Sarà Parma la capitale italiana della cultura nel 2020. La città è stata scelta tra dieci candidate: Agrigento, Bitonto, Casale Monferrato, Macerata, Merano, Nuoro, Piacenza, Reggio Emilia e Treviso. L’annuncio della designazione è stato dato oggi – al termine dei lavori della giuria di selezione – dal Ministro dei Beni e delle Attività culturali e del Turismo Dario Franceschini, con una cerimonia pubblica nella sede del Mibact a Roma. Eravamo partiti con un po’ di scetticismo, ma questo è diventato un appuntamento importante, che ha reso possibile tante cose, soprattutto un percorso di crescita per la città che vince. E non solo per il milione che viene consegnato ma anche per tutti i progetti che gravitano intorno. In questo caso, la giuria ha scelto all’unanimità.

Il sindaco di Parma Federico Pizzarotti ha affermato: Sono più emozionato oggi delle elezioni. Mi avete lasciato senza parole. Il primo cittadino ha ricordato le altre finaliste emiliane – Piacenza e Reggio Emilia – a cui Parma è legata dall’associazione Destinazione turistica Emilia e con cui i progetti continueranno. Parma ci aveva già provato nel 2016 ma il titolo allora era andato a Pistoia.

Nella presentazione della candidatura l’Amminitrazione comunale, guidata dall’assessore comunale alla Cultura Michele Guerra, e il comitato scientifico (di cui hanno fatto parte anche Bernardo Bertolucci, Franco Maria Ricci che ha disegnato il logo e Giacomo Rizzolatti) ha puntato sui sette distretti socio-culturali, dislocati in diverse aree della città, che diventano spazi di creatività, riflessione, rigenerazione e innovazione. Nello specifico, trentadue progetti stretti attorno al claim ‘musicale’ della candidatura – La cultura batte tempo – e ad un ambizioso progetto pilota. Quattro i pilastri (cantieri, produzioni, rassegne ed esposizioni) per allargare la produzione culturale.

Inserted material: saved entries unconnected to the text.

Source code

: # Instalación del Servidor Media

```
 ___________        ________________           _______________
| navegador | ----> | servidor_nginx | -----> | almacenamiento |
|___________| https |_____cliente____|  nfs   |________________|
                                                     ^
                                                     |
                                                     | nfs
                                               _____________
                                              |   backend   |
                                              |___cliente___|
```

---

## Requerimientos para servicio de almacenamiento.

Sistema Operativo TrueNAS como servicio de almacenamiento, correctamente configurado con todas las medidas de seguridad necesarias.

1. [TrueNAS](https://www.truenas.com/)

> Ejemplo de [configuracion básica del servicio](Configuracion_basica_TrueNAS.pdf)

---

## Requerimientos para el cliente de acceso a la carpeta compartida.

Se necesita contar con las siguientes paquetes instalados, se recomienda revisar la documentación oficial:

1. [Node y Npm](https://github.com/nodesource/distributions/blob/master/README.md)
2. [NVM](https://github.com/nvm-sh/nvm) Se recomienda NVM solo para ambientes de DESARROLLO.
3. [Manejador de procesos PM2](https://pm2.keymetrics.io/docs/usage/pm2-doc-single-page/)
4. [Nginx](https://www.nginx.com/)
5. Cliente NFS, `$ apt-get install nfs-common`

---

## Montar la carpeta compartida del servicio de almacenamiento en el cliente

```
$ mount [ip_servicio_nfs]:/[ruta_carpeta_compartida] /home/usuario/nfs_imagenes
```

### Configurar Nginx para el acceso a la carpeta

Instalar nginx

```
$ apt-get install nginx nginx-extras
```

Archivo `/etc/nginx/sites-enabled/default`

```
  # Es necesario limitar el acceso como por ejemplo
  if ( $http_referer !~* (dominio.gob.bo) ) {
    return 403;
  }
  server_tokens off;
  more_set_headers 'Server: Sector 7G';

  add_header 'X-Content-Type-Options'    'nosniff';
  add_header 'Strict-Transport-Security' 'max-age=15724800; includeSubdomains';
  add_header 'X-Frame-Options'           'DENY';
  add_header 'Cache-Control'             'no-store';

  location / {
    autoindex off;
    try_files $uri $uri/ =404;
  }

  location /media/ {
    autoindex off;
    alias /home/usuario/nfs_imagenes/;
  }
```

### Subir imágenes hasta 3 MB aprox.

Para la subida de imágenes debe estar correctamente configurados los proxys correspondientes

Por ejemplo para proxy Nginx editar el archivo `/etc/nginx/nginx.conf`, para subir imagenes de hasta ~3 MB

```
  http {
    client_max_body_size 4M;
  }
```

La motivazione per la vittoria parla di esempio virtuoso e di elevata qualità nella progettazione territoriale a base culturale. I punti di forza sono in particolare la capacità di attivare e coordinare un sistema estremamente complesso di soggetti, allargato su base territoriale estesa. Il progetto, infatti, enfatizza un forte, attivo, coinvolgimento dei privati e delle imprese del territorio, una stretta relazione con il mondo dell’università e della ricerca, con il mondo della cultura e del welfare. Ma anche la presenza di un rapporto consapevole tra rivitalizzazione urbana, integrazione sociale e produzioni cultuali con riferimento esplicito all’attivazione di distretti; un sistema di offerta culturale di ottimo livello realizzato con una esplicita attenzione ai giovani, all’integrazione tra discipline artistiche, con particolare riferimento alla tradizione musicale; e una forte capacità di infrastrutturazione culturale e di gestione dei sistemi di accoglienza e gestione della attrattività in vista della sostenibilità complessiva.

La città viene scelta ogni anno da una commissione di sette esperti nominata dallo stesso ministero che, per dodici mesi, ha la possibilità di mettere in mostra la sua vita e il suo sviluppo culturale. Nata nel 2014 a seguito del ‘Decreto Cultura’ e della proclamazione della città di Matera a capitale europea della cultura 2019, l’iniziativa ha, tra gli obiettivi, quello di valorizzare i beni culturali e paesaggistici e di migliorare i servizi rivolti ai turisti.